The conversation on regulatory reform continues today in the Wall Street Journal, where an editorial makes a strong case that the administration is perpetuating an environment where the number of costly regulations go up and businesses get wrapped in more red tape with the end result being a lackluster economy.
The Journal points to research from George Mason University's Mercatus Center that found this administration finalized 84 "economically significant" (costing over $100 million) regulations annually over its first two years. Under President George W. Bush it was 62; under President Clinton, 56.
They also include a chart showing "the number of economically significant rules in the prerule, proposed, or final stages, published each fall and spring in the federal Unified Agenda." It's not a perfect number, but it's an indicator that the number of uncertainty-causing regulations is going up and up.
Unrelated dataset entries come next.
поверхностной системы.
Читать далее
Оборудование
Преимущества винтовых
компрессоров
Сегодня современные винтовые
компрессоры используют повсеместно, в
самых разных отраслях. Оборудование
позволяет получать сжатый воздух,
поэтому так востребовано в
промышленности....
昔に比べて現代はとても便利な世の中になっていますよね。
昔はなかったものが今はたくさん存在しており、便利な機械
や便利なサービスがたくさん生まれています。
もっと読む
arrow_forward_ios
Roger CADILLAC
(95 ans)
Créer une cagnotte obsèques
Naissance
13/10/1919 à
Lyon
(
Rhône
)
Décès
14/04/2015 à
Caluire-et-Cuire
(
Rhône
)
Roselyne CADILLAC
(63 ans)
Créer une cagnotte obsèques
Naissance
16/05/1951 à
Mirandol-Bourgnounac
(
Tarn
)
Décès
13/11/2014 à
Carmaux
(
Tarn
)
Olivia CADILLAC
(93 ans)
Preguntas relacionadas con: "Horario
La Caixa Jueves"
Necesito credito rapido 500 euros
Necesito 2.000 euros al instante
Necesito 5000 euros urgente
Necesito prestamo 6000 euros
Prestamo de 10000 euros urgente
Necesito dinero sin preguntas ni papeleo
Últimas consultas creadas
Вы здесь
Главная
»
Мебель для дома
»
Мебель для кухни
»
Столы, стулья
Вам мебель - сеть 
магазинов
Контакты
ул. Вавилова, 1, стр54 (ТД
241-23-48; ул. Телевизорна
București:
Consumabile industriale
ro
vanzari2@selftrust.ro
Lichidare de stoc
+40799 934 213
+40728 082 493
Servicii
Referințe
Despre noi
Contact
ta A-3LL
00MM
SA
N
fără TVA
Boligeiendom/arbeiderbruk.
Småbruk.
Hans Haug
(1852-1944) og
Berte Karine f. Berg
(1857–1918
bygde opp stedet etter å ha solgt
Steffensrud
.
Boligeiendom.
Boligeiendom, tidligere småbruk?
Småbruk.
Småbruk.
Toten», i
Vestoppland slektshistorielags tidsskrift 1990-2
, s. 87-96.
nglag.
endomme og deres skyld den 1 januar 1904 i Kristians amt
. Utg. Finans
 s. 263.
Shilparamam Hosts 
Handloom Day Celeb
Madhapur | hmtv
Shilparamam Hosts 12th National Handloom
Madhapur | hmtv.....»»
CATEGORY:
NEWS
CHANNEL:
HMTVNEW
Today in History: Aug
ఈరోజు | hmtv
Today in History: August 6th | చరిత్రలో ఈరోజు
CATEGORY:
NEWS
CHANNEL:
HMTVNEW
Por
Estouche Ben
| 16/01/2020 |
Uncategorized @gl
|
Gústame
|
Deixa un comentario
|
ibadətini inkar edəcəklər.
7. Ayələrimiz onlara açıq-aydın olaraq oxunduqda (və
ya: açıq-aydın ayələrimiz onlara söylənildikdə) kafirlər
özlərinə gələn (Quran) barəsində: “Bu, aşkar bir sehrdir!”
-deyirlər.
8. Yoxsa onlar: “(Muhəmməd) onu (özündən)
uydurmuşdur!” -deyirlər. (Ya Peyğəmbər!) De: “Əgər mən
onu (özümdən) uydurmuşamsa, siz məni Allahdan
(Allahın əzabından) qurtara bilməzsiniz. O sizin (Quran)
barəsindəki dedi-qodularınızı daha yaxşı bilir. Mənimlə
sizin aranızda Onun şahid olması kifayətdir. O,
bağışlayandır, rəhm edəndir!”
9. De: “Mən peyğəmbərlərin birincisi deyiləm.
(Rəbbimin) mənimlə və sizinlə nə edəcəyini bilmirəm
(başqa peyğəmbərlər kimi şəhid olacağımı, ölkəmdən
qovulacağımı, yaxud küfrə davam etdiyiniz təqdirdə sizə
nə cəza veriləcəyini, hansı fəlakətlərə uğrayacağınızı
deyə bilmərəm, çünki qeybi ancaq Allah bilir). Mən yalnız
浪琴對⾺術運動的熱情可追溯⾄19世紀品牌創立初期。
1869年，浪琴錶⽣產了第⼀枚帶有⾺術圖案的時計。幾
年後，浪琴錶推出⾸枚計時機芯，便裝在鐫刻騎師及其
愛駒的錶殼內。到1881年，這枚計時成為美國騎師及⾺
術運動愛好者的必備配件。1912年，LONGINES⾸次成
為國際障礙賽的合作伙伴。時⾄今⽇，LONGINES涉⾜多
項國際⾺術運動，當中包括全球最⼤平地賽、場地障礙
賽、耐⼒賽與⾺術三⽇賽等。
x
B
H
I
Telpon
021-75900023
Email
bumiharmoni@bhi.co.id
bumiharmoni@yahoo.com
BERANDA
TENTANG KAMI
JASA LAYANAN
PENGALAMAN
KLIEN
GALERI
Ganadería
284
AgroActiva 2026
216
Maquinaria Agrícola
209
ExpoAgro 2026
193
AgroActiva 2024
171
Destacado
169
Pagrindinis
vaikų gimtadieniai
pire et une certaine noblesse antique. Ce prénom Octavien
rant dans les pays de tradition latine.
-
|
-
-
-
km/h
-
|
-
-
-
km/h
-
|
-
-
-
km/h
The Journal notes that when administration officials talk about how they're so much better on the regulatory front than previous administrations, they forget to mention the torrent of proposed rules coming from independent agencies. They omit "for example, some 259 rules mandated by the Dodd-Frank financial reregulation law along with its 188 other rule suggestions." And let's not forget the "undefined and discretionary future rules that are convulsing health care or the EPA's industrial planning in energy."
Both the Regulatory Accountability Act and the REINS Act that passed the House of Representatives would do a lot to tame regulators, make them more accountable, and get them to issue and review rules that are designed to fix problems instead of harming job creators.